Nikolochasovskaya Church (St. Nicholas Chapel, Nikola Tolstoy) - an Orthodox church in Tula , destroyed in Soviet times.

Orthodox church
Nikolochasovskaya Church
The Nicholas Chapel in Tula.jpg
A country Russia
CityTula , on the spot at home on the street. Sovetskaya d. 17
DenominationOrthodoxy
DioceseTula and Belevskaya
Build Date1830 year
conditionTemple demolished

History

In the place where the temple later appeared, in the XVI - first half of the XVIII century there was an earthen rampart and a wall of a fortress with a gate.
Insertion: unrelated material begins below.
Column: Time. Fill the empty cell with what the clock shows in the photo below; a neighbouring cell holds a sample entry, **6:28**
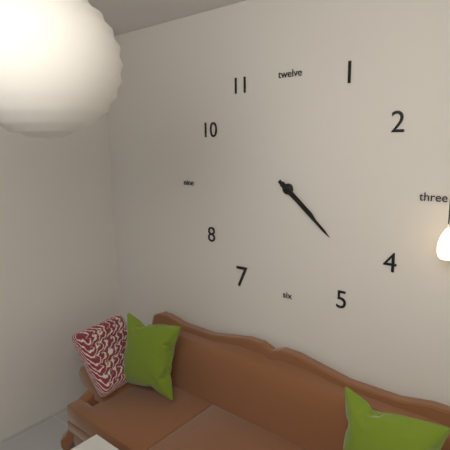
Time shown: **4:22**
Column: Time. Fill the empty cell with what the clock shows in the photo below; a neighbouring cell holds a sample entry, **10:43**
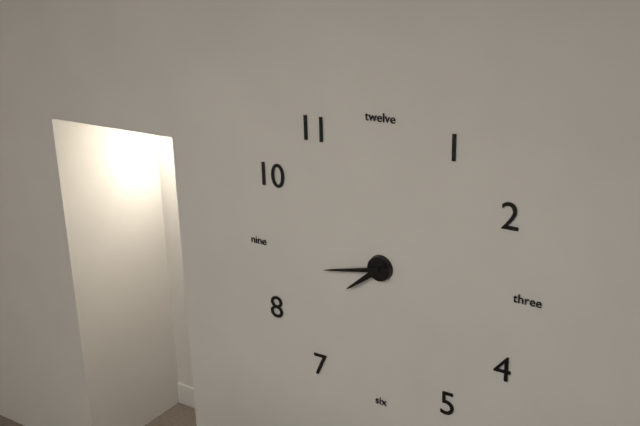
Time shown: **7:43**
According to legend, next to the cautious wall stood the cells of Blessed Abram, and with her a small wooden chapel with the icon of St. Nicholas. According to the chapel, the church built here later was named.
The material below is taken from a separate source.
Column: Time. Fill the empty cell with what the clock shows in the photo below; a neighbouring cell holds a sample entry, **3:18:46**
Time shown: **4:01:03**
The wooden chapel often suffered from fires, and in 1745 it was replaced by a stone one. In 1804, a stone church was erected in its place, initially a one-throne church, which was then rebuilt and expanded several times, and eventually the church acquired four thrones. The first was consecrated in the name of St. Nicholas , the second - in the name of Equal-to-the-Apostles Olga and the Monk Seraphim , the third - the Kazan Icon of the Mother of God , the fourth - the Tikhvin Icon of the Mother of God .
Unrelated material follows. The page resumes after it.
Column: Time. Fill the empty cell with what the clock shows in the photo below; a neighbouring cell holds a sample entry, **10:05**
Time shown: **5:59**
The temple had two domes - one on a round light drum, the other on an octal with uneven edges. In the center of the building there was a western porch, stairs leading along the facades led to it from two sides. The porch was crowned with a bell with seven bells, the largest of which weighed more than a ton.

The Nicholas Chasen church was not a parish church - it was part of a monastic monastery, attributed to the Bishop’s house and which had more than 10 cells in the late 19th century. The peculiarity of the Nicholas Church Church was that it was open to worshipers from early morning to 9 pm. At the temple there was a chapel above the well, known since ancient times. The well fell asleep during the destruction of the temple in the late 1930s.

The fate of St. John of Tula , who was buried on the outer porch of the temple, was closely connected with the temple. Subsequently, with the expansion of the temple, its burial was inside the church, in its southwestern part, and funeral services served almost continuously over the grave of the blessed. In the 1920s, believers, not wanting the burial of John to be desecrated, secretly transferred his remains to the All-Holy Cemetery.

In 1898, a parish school opened at the temple. Since the autumn of 1911, the All-City Sobriety Society was operating at the church. From August 1, 1912, a reading room library was operating under the society, which had two departments: religious-moral and anti-alcohol.

Closing and breaking

For the first time, they tried to close the church on October 25, 1921. The building was supposed to be transferred for the needs of the department of public education. Believers asked the local authorities not to close it. In November 1921, the Nikolochasovensky temple was examined by a commission from Moscow and ordered the church to be taken under protection "in view of its artistic significance and its holistically preserved style." In the spring of 1922, during a campaign to help the starving Volga , church utensils were seized from the Church of the Nicholas. Particularly valuable objects were transferred to the Tula Museum of Local History . Among them was a silver gilt star of the 1st half of the 17th century, an altar cross of the beginning of the 17th century, an altar gospel of 1681.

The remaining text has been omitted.